* _RICHIESTA DI LAVORO_: Riporta identiche tutte le righe dell'elenco qui sotto, tralasciando le immagini.

---

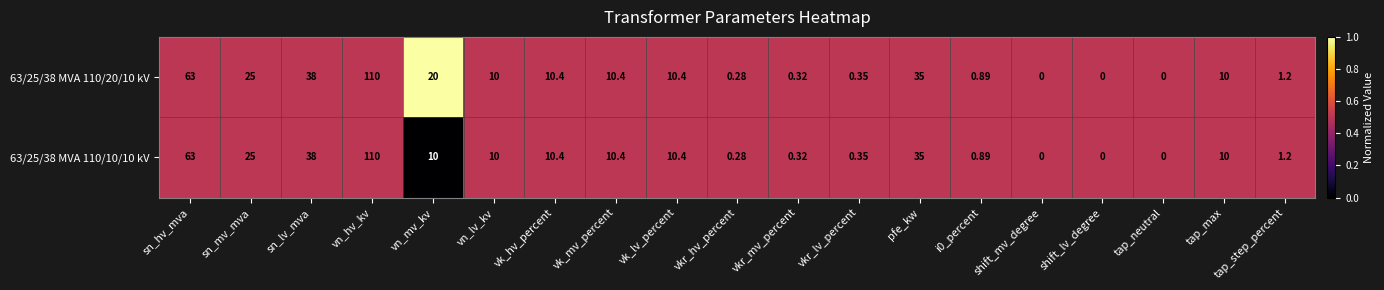

At which label does 63/25/38 MVA 110/20/10 kV reach its peak?

vn_hv_kv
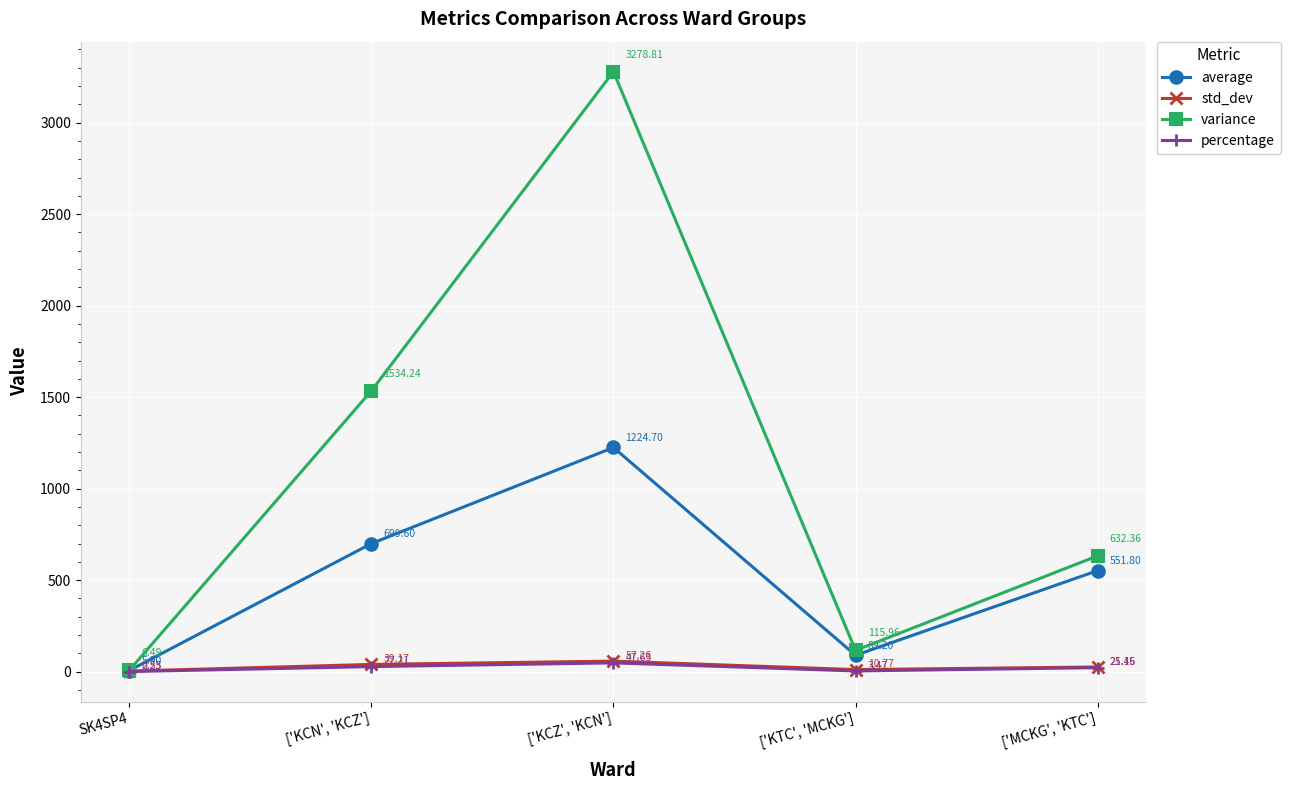

What is the total value across all series at SK4SP4?

15.2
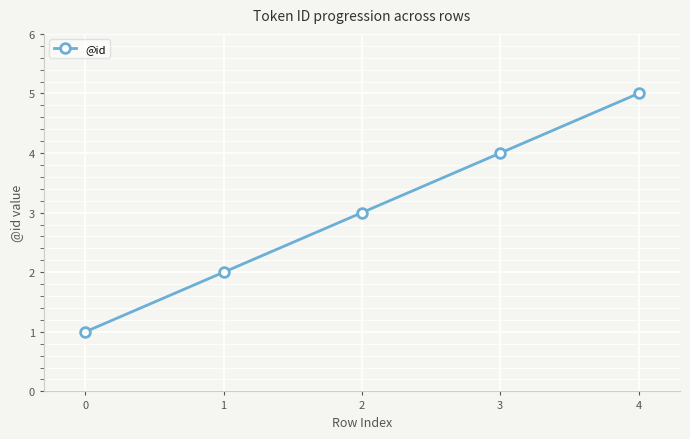

Rank the categories by value from lowest to highest.

0, 1, 2, 3, 4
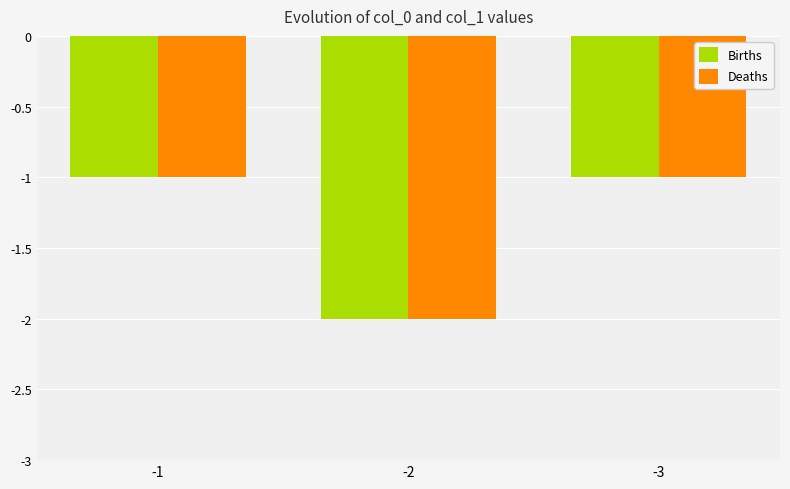

Is it true that Deaths equals -2 at -2?

True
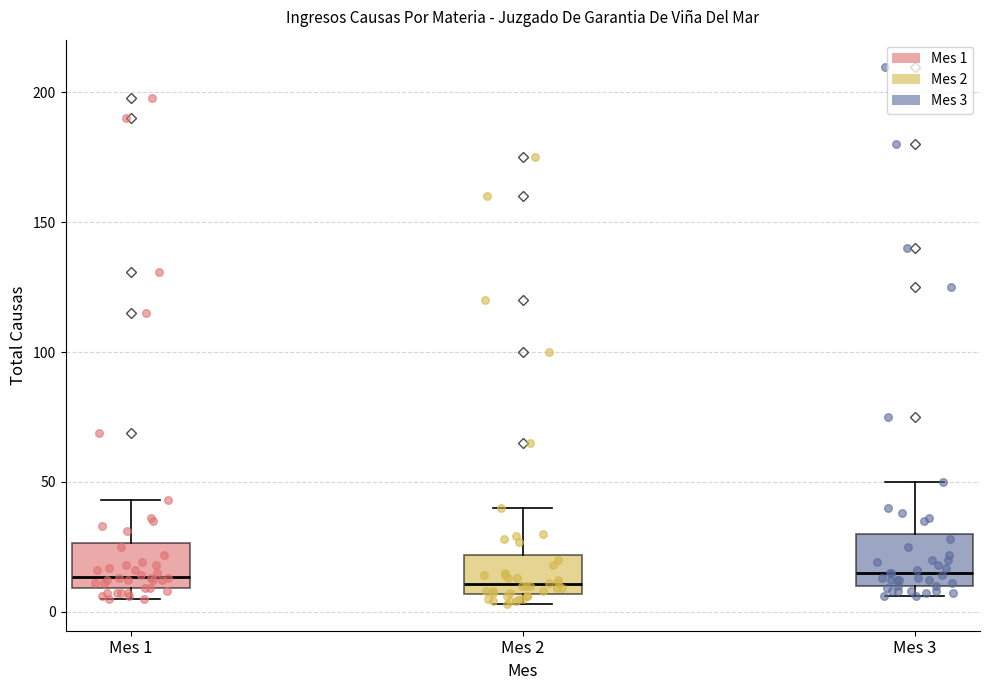

Where is the lower edge of the box for Mes 1 on the y-axis? The values are not printed on the chart, so give them approximately, as read against the axis.

10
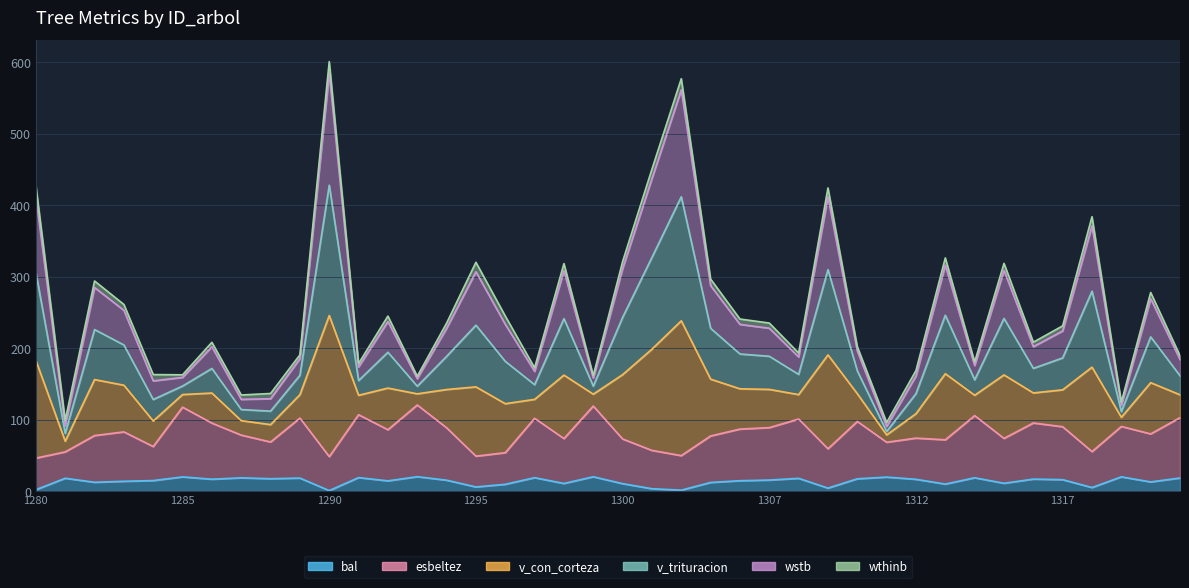

At which category is the sum across all series the highest?

1290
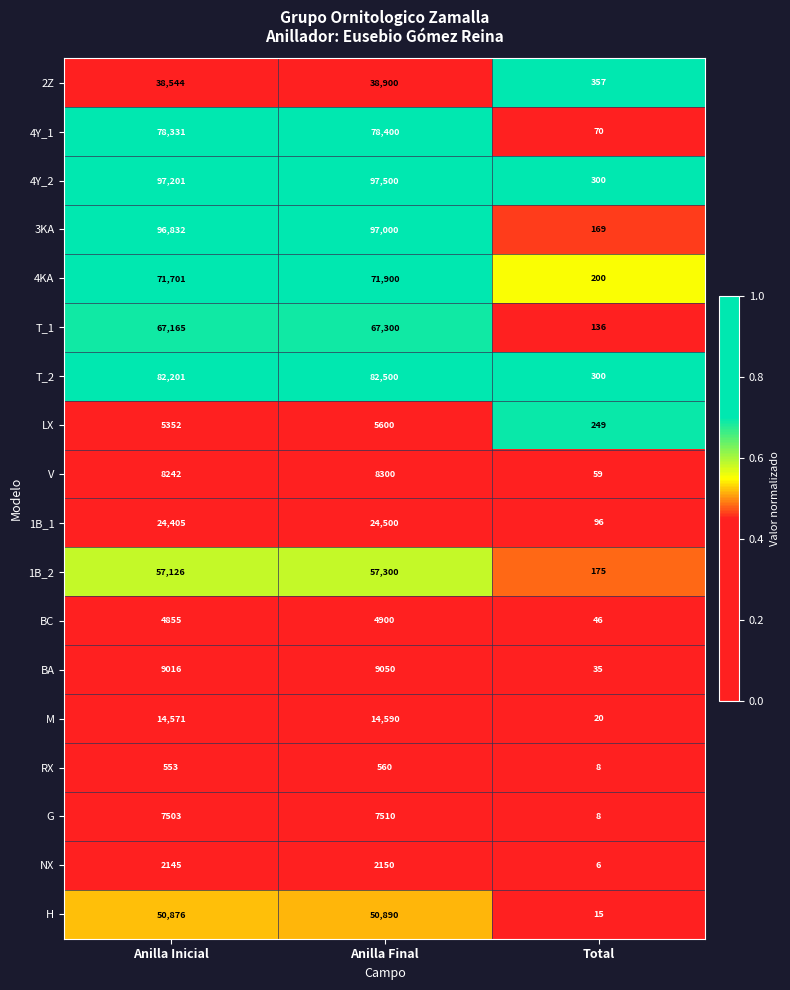

Rank the categories by NX value from lowest to highest.

Total, Anilla Inicial, Anilla Final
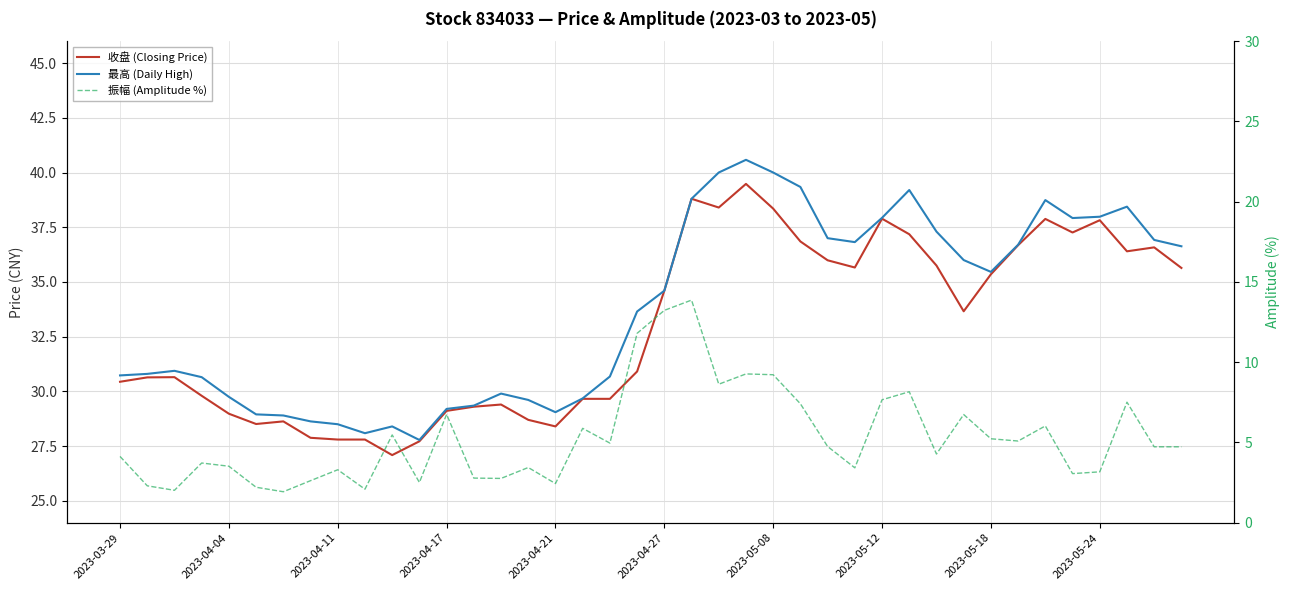

True or false: 振幅 (Amplitude %) and 收盘 (Closing Price) intersect in this chart.

False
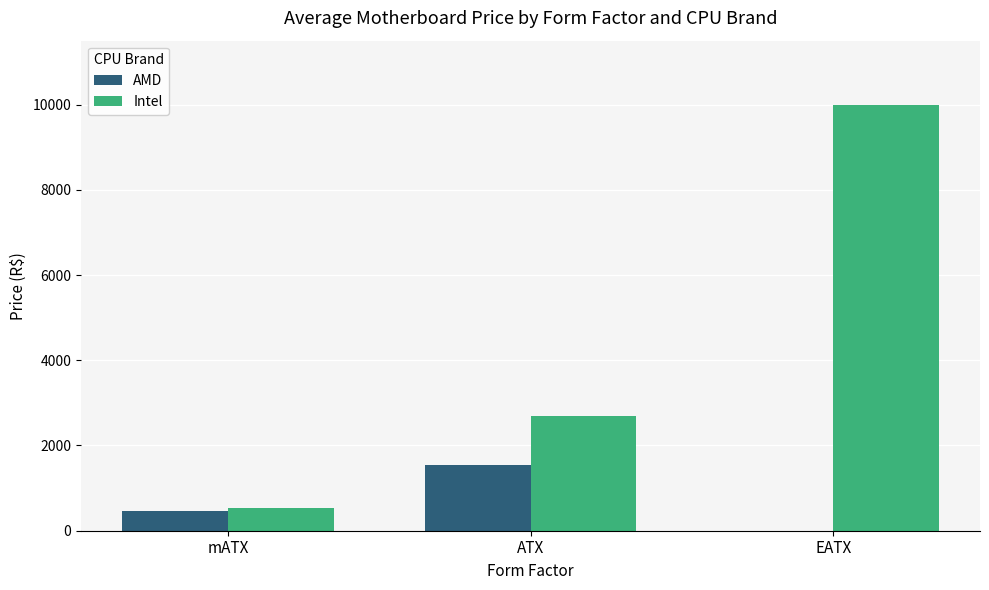

How many values in the AMD series exceed 459?

2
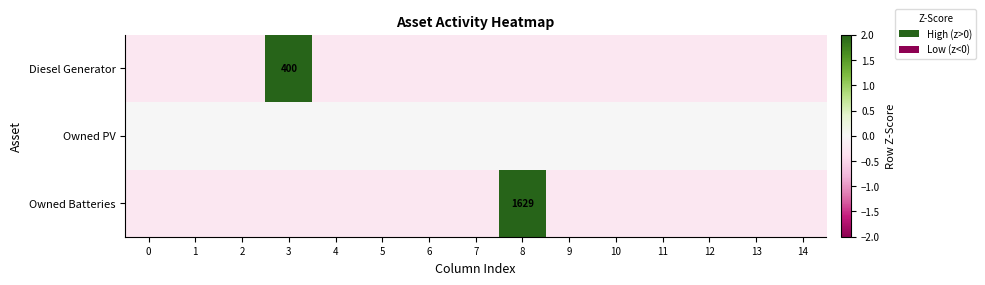

What is the total value across all series at 11?

-0.5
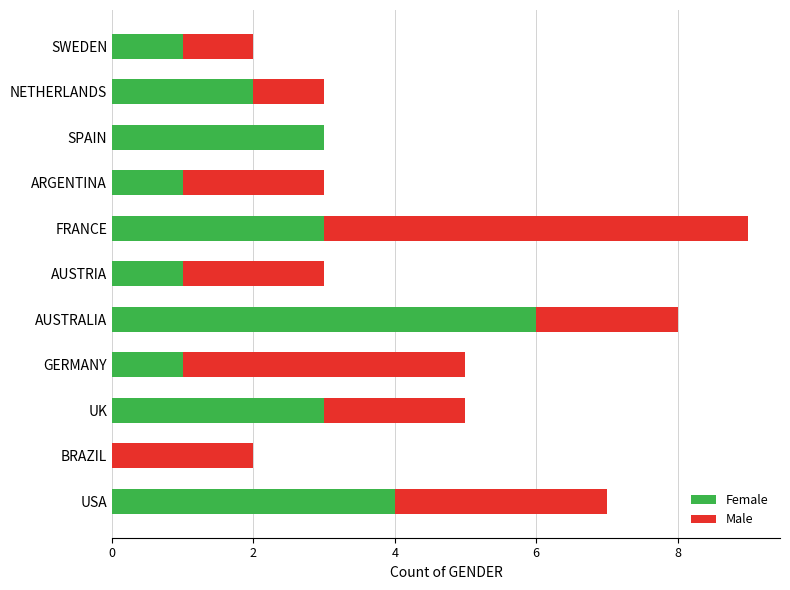

What is the sum of the Female values at AUSTRIA and FRANCE?

4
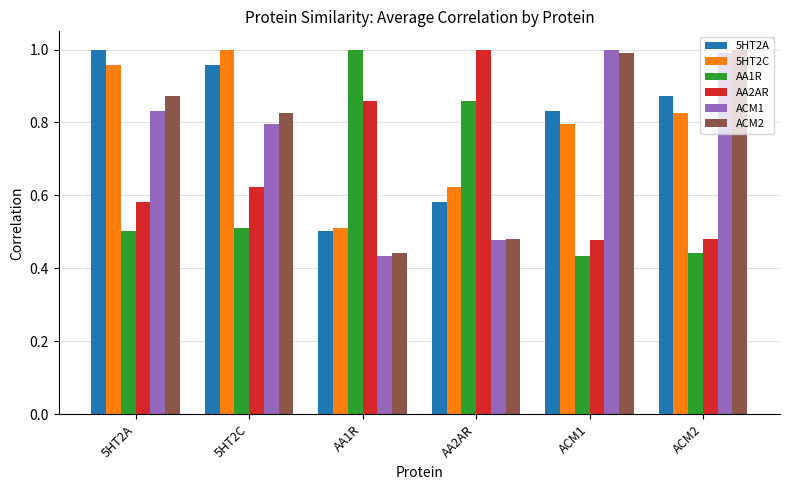

How many groups of bars are there?

6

---

* _SOLUZIONE ESERCIZIO_:
At which label does 63/25/38 MVA 110/20/10 kV reach its peak?

vn_hv_kv

What is the total value across all series at SK4SP4?

15.2

Rank the categories by value from lowest to highest.

0, 1, 2, 3, 4

Is it true that Deaths equals -2 at -2?

True

Where is the lower edge of the box for Mes 1 on the y-axis? The values are not printed on the chart, so give them approximately, as read against the axis.

10

At which category is the sum across all series the highest?

1290

Rank the categories by NX value from lowest to highest.

Total, Anilla Inicial, Anilla Final

True or false: 振幅 (Amplitude %) and 收盘 (Closing Price) intersect in this chart.

False

How many values in the AMD series exceed 459?

2

What is the total value across all series at 11?

-0.5

What is the sum of the Female values at AUSTRIA and FRANCE?

4

How many groups of bars are there?

6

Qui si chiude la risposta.